[SUPPLIED ENTRIES]
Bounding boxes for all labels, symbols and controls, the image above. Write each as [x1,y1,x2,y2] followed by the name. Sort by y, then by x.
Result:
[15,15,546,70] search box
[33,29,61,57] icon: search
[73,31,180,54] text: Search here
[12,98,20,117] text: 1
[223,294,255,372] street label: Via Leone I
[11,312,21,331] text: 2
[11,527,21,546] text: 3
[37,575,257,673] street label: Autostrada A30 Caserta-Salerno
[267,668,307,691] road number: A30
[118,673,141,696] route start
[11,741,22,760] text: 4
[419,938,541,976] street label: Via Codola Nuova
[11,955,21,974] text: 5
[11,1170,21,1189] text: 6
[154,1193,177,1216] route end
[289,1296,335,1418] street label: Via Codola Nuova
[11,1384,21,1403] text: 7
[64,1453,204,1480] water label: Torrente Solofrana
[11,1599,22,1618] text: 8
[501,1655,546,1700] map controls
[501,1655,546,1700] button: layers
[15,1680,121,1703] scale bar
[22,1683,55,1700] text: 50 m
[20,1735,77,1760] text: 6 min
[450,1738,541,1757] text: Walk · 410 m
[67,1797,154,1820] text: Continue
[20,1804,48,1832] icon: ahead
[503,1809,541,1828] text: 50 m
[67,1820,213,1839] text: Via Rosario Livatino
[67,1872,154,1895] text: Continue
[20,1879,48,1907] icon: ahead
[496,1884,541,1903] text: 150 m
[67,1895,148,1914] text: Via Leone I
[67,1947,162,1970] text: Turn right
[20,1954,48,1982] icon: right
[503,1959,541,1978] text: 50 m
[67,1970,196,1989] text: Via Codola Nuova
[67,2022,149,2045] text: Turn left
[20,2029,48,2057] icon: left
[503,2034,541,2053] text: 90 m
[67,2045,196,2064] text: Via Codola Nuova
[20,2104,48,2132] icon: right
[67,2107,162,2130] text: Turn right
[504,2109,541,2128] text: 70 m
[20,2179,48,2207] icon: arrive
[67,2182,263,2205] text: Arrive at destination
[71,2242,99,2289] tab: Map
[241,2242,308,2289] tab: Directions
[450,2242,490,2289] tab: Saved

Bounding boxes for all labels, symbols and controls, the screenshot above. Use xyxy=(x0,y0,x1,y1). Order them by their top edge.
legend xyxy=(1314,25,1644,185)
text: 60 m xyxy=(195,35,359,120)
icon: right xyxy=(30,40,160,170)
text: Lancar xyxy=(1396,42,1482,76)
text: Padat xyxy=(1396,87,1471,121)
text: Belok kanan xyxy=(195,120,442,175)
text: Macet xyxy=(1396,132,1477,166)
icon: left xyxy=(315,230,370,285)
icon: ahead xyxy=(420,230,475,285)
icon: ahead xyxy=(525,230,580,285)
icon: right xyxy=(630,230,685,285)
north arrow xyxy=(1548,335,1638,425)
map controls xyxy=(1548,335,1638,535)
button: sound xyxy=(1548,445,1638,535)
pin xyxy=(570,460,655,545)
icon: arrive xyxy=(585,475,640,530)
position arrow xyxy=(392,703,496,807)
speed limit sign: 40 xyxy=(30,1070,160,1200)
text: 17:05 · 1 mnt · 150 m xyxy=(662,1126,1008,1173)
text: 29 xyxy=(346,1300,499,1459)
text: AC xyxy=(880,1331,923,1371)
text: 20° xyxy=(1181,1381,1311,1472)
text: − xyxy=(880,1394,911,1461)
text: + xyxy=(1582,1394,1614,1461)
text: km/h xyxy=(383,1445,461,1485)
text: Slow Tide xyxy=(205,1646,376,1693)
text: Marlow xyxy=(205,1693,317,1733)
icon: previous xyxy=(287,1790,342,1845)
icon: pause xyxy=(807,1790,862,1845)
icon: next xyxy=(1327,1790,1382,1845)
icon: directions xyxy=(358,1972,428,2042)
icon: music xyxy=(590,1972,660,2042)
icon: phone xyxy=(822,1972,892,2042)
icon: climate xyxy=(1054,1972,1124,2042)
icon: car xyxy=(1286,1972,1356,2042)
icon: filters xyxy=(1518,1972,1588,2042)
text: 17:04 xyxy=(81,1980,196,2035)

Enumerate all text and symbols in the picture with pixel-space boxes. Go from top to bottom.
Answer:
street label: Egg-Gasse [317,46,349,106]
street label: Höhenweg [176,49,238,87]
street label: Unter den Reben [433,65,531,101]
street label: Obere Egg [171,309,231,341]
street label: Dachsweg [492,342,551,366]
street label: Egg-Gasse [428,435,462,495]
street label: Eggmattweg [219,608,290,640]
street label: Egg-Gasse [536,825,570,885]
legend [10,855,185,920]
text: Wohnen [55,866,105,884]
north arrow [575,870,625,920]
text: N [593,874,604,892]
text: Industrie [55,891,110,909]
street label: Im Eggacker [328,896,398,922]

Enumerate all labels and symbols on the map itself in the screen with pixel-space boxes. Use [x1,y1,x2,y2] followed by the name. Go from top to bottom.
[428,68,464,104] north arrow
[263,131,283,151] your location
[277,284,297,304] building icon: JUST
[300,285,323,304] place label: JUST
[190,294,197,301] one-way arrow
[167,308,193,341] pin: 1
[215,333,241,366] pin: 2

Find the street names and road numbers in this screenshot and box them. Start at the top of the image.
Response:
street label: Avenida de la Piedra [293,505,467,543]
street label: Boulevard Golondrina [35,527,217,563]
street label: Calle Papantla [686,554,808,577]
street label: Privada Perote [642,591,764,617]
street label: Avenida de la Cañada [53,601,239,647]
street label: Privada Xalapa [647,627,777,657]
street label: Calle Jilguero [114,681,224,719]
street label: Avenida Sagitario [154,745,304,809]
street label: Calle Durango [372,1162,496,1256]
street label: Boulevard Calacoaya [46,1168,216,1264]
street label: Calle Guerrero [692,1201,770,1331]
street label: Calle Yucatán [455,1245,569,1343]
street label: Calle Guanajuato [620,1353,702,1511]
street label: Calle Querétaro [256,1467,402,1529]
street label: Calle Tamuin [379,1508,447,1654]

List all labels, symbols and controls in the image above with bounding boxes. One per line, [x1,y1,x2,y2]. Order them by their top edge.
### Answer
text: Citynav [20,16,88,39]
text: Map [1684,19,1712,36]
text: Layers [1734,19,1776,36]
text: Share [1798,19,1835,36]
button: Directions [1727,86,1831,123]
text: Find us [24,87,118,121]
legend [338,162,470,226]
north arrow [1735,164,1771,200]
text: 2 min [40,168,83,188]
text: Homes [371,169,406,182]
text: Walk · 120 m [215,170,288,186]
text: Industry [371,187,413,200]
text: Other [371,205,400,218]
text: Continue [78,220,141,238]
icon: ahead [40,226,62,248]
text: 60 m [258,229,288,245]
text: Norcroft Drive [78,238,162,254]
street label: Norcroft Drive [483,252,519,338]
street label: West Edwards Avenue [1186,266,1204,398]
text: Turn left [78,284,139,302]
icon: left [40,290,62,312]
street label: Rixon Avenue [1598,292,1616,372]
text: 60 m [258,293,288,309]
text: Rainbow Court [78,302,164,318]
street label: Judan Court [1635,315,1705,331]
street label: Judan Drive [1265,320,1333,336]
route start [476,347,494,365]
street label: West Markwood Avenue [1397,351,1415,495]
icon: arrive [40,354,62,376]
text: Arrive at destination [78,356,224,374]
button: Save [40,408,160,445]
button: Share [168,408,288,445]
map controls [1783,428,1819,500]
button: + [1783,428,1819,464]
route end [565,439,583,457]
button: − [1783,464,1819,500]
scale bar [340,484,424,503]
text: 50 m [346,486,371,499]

[YOUR INSTRUCTIONS] Output the records above in their entirety, exactly.

[WRITTEN RESPONSE]
Bounding boxes for all labels, symbols and controls, the image above. Write each as [x1,y1,x2,y2] followed by the name. Sort by y, then by x.
Result:
[15,15,546,70] search box
[33,29,61,57] icon: search
[73,31,180,54] text: Search here
[12,98,20,117] text: 1
[223,294,255,372] street label: Via Leone I
[11,312,21,331] text: 2
[11,527,21,546] text: 3
[37,575,257,673] street label: Autostrada A30 Caserta-Salerno
[267,668,307,691] road number: A30
[118,673,141,696] route start
[11,741,22,760] text: 4
[419,938,541,976] street label: Via Codola Nuova
[11,955,21,974] text: 5
[11,1170,21,1189] text: 6
[154,1193,177,1216] route end
[289,1296,335,1418] street label: Via Codola Nuova
[11,1384,21,1403] text: 7
[64,1453,204,1480] water label: Torrente Solofrana
[11,1599,22,1618] text: 8
[501,1655,546,1700] map controls
[501,1655,546,1700] button: layers
[15,1680,121,1703] scale bar
[22,1683,55,1700] text: 50 m
[20,1735,77,1760] text: 6 min
[450,1738,541,1757] text: Walk · 410 m
[67,1797,154,1820] text: Continue
[20,1804,48,1832] icon: ahead
[503,1809,541,1828] text: 50 m
[67,1820,213,1839] text: Via Rosario Livatino
[67,1872,154,1895] text: Continue
[20,1879,48,1907] icon: ahead
[496,1884,541,1903] text: 150 m
[67,1895,148,1914] text: Via Leone I
[67,1947,162,1970] text: Turn right
[20,1954,48,1982] icon: right
[503,1959,541,1978] text: 50 m
[67,1970,196,1989] text: Via Codola Nuova
[67,2022,149,2045] text: Turn left
[20,2029,48,2057] icon: left
[503,2034,541,2053] text: 90 m
[67,2045,196,2064] text: Via Codola Nuova
[20,2104,48,2132] icon: right
[67,2107,162,2130] text: Turn right
[504,2109,541,2128] text: 70 m
[20,2179,48,2207] icon: arrive
[67,2182,263,2205] text: Arrive at destination
[71,2242,99,2289] tab: Map
[241,2242,308,2289] tab: Directions
[450,2242,490,2289] tab: Saved

Bounding boxes for all labels, symbols and controls, the screenshot above. Use xyxy=(x0,y0,x1,y1). Order them by their top edge.
legend xyxy=(1314,25,1644,185)
text: 60 m xyxy=(195,35,359,120)
icon: right xyxy=(30,40,160,170)
text: Lancar xyxy=(1396,42,1482,76)
text: Padat xyxy=(1396,87,1471,121)
text: Belok kanan xyxy=(195,120,442,175)
text: Macet xyxy=(1396,132,1477,166)
icon: left xyxy=(315,230,370,285)
icon: ahead xyxy=(420,230,475,285)
icon: ahead xyxy=(525,230,580,285)
icon: right xyxy=(630,230,685,285)
north arrow xyxy=(1548,335,1638,425)
map controls xyxy=(1548,335,1638,535)
button: sound xyxy=(1548,445,1638,535)
pin xyxy=(570,460,655,545)
icon: arrive xyxy=(585,475,640,530)
position arrow xyxy=(392,703,496,807)
speed limit sign: 40 xyxy=(30,1070,160,1200)
text: 17:05 · 1 mnt · 150 m xyxy=(662,1126,1008,1173)
text: 29 xyxy=(346,1300,499,1459)
text: AC xyxy=(880,1331,923,1371)
text: 20° xyxy=(1181,1381,1311,1472)
text: − xyxy=(880,1394,911,1461)
text: + xyxy=(1582,1394,1614,1461)
text: km/h xyxy=(383,1445,461,1485)
text: Slow Tide xyxy=(205,1646,376,1693)
text: Marlow xyxy=(205,1693,317,1733)
icon: previous xyxy=(287,1790,342,1845)
icon: pause xyxy=(807,1790,862,1845)
icon: next xyxy=(1327,1790,1382,1845)
icon: directions xyxy=(358,1972,428,2042)
icon: music xyxy=(590,1972,660,2042)
icon: phone xyxy=(822,1972,892,2042)
icon: climate xyxy=(1054,1972,1124,2042)
icon: car xyxy=(1286,1972,1356,2042)
icon: filters xyxy=(1518,1972,1588,2042)
text: 17:04 xyxy=(81,1980,196,2035)

Enumerate all text and symbols in the picture with pixel-space boxes. Go from top to bottom.
Answer:
street label: Egg-Gasse [317,46,349,106]
street label: Höhenweg [176,49,238,87]
street label: Unter den Reben [433,65,531,101]
street label: Obere Egg [171,309,231,341]
street label: Dachsweg [492,342,551,366]
street label: Egg-Gasse [428,435,462,495]
street label: Eggmattweg [219,608,290,640]
street label: Egg-Gasse [536,825,570,885]
legend [10,855,185,920]
text: Wohnen [55,866,105,884]
north arrow [575,870,625,920]
text: N [593,874,604,892]
text: Industrie [55,891,110,909]
street label: Im Eggacker [328,896,398,922]

Enumerate all labels and symbols on the map itself in the screen with pixel-space boxes. Use [x1,y1,x2,y2] followed by the name. Go from top to bottom.
[428,68,464,104] north arrow
[263,131,283,151] your location
[277,284,297,304] building icon: JUST
[300,285,323,304] place label: JUST
[190,294,197,301] one-way arrow
[167,308,193,341] pin: 1
[215,333,241,366] pin: 2

Find the street names and road numbers in this screenshot and box them. Start at the top of the image.
Response:
street label: Avenida de la Piedra [293,505,467,543]
street label: Boulevard Golondrina [35,527,217,563]
street label: Calle Papantla [686,554,808,577]
street label: Privada Perote [642,591,764,617]
street label: Avenida de la Cañada [53,601,239,647]
street label: Privada Xalapa [647,627,777,657]
street label: Calle Jilguero [114,681,224,719]
street label: Avenida Sagitario [154,745,304,809]
street label: Calle Durango [372,1162,496,1256]
street label: Boulevard Calacoaya [46,1168,216,1264]
street label: Calle Guerrero [692,1201,770,1331]
street label: Calle Yucatán [455,1245,569,1343]
street label: Calle Guanajuato [620,1353,702,1511]
street label: Calle Querétaro [256,1467,402,1529]
street label: Calle Tamuin [379,1508,447,1654]

List all labels, symbols and controls in the image above with bounding boxes. One per line, [x1,y1,x2,y2]. Order them by their top edge.
### Answer
text: Citynav [20,16,88,39]
text: Map [1684,19,1712,36]
text: Layers [1734,19,1776,36]
text: Share [1798,19,1835,36]
button: Directions [1727,86,1831,123]
text: Find us [24,87,118,121]
legend [338,162,470,226]
north arrow [1735,164,1771,200]
text: 2 min [40,168,83,188]
text: Homes [371,169,406,182]
text: Walk · 120 m [215,170,288,186]
text: Industry [371,187,413,200]
text: Other [371,205,400,218]
text: Continue [78,220,141,238]
icon: ahead [40,226,62,248]
text: 60 m [258,229,288,245]
text: Norcroft Drive [78,238,162,254]
street label: Norcroft Drive [483,252,519,338]
street label: West Edwards Avenue [1186,266,1204,398]
text: Turn left [78,284,139,302]
icon: left [40,290,62,312]
street label: Rixon Avenue [1598,292,1616,372]
text: 60 m [258,293,288,309]
text: Rainbow Court [78,302,164,318]
street label: Judan Court [1635,315,1705,331]
street label: Judan Drive [1265,320,1333,336]
route start [476,347,494,365]
street label: West Markwood Avenue [1397,351,1415,495]
icon: arrive [40,354,62,376]
text: Arrive at destination [78,356,224,374]
button: Save [40,408,160,445]
button: Share [168,408,288,445]
map controls [1783,428,1819,500]
button: + [1783,428,1819,464]
route end [565,439,583,457]
button: − [1783,464,1819,500]
scale bar [340,484,424,503]
text: 50 m [346,486,371,499]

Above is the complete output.